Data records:
....................
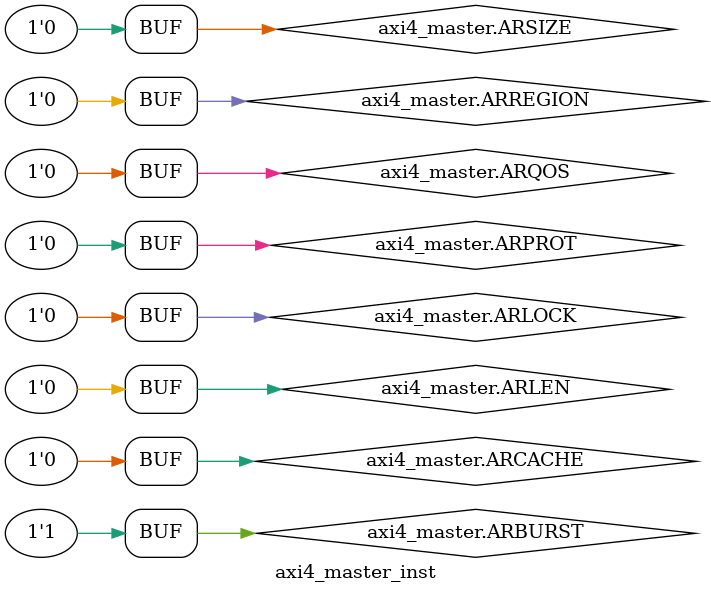
<source format=sv>
module axi4_master_inst(
    axi4_if.m axi4_master,
    sram_if.s inst_sram_slave
);



parameter STATE_IDLE_R = 3'b100;
parameter STATE_RADDR = 3'b101;
parameter STATE_RDATA = 3'b110;
parameter STATE_RREPAIR = 3'b111;

logic [2:0]read_state;
reg ram_rd_valid;
reg cancel_op;
reg [31 : 0] cancel_op_addr;
reg cancel_lock;

/// read channels
assign axi4_master.ARREGION = 4'b0000;
assign axi4_master.ARLEN = 0;
assign axi4_master.ARSIZE = 3'b010;
assign axi4_master.ARBURST = 2'b01;
assign axi4_master.ARLOCK  = 0;
assign axi4_master.ARCACHE = 0;
assign axi4_master.ARPROT  = 0;
assign axi4_master.ARQOS = 4'b0000;

always_ff @(posedge axi4_master.ACLK)begin
    if (!axi4_master.ARESETn) begin
        read_state <= STATE_IDLE_R;
        axi4_master.ARID <=0;
        ram_rd_valid <= 0;
    end
    else
        case(read_state)
            STATE_IDLE_R:begin
                ram_rd_valid <= 0;
                if(inst_sram_slave.sram_rd_en)begin
                    read_state <= STATE_RADDR;
                    axi4_master.ARADDR <= inst_sram_slave.sram_rd_addr;
                end
                else
                    read_state <= STATE_IDLE_R;
                
            end
            STATE_RADDR:begin
                axi4_master.ARID <= 0;
                if(axi4_master.ARVALID && axi4_master.ARREADY)begin
                    read_state <= STATE_RDATA;
                end
                else
                    read_state <= STATE_RADDR;
            end
            STATE_RDATA:begin
                if(axi4_master.RVALID && axi4_master.RLAST)begin
                        ram_rd_valid <=1'b1;
                        read_state <= cancel_op ? STATE_IDLE_R : STATE_RREPAIR;
                        inst_sram_slave.sram_rd_data <= axi4_master.RDATA;
                    end
                else
                    read_state <= STATE_RDATA;

            end
            STATE_RREPAIR:begin
                ram_rd_valid <= 0;
                axi4_master.ARADDR <= inst_sram_slave.sram_rd_addr;
                read_state <= STATE_RADDR; 
            end
            default: read_state <= STATE_IDLE_R;
        endcase
end

wire clk = axi4_master.ACLK;
wire rst = !axi4_master.ARESETn;
always_ff@(posedge clk)begin
    if (rst)
        cancel_lock <= 0;
    else if (!cancel_op && !cancel_lock)begin
        cancel_lock <= 1;
        cancel_op_addr <= inst_sram_slave.sram_rd_addr;
    end if (cancel_op && cancel_lock)begin
        cancel_lock <= 0;
    end
end

always_ff@(posedge axi4_master.ACLK)begin
    if (!axi4_master.ARESETn)begin
        cancel_op <= 1;
    end else if(inst_sram_slave.sram_cancel_rd)
        cancel_op <= 0;
    else if (ram_rd_valid)
        cancel_op <= 1;
end
assign axi4_master.ARVALID = read_state == STATE_RADDR;
assign axi4_master.RREADY = read_state == STATE_RDATA;


assign inst_sram_slave.sram_rd_valid = cancel_op & ram_rd_valid;
endmodule:axi4_master_inst
</source>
....................
DIRECTIONS: Please transcribe exactly the line containing "assign inst_sram_slave.sram_rd_valid = cancel_op" and every line after it through the end of the records, and nothing else.

OUTPUT OF THE TASK:
assign inst_sram_slave.sram_rd_valid = cancel_op & ram_rd_valid;
endmodule:axi4_master_inst
</source>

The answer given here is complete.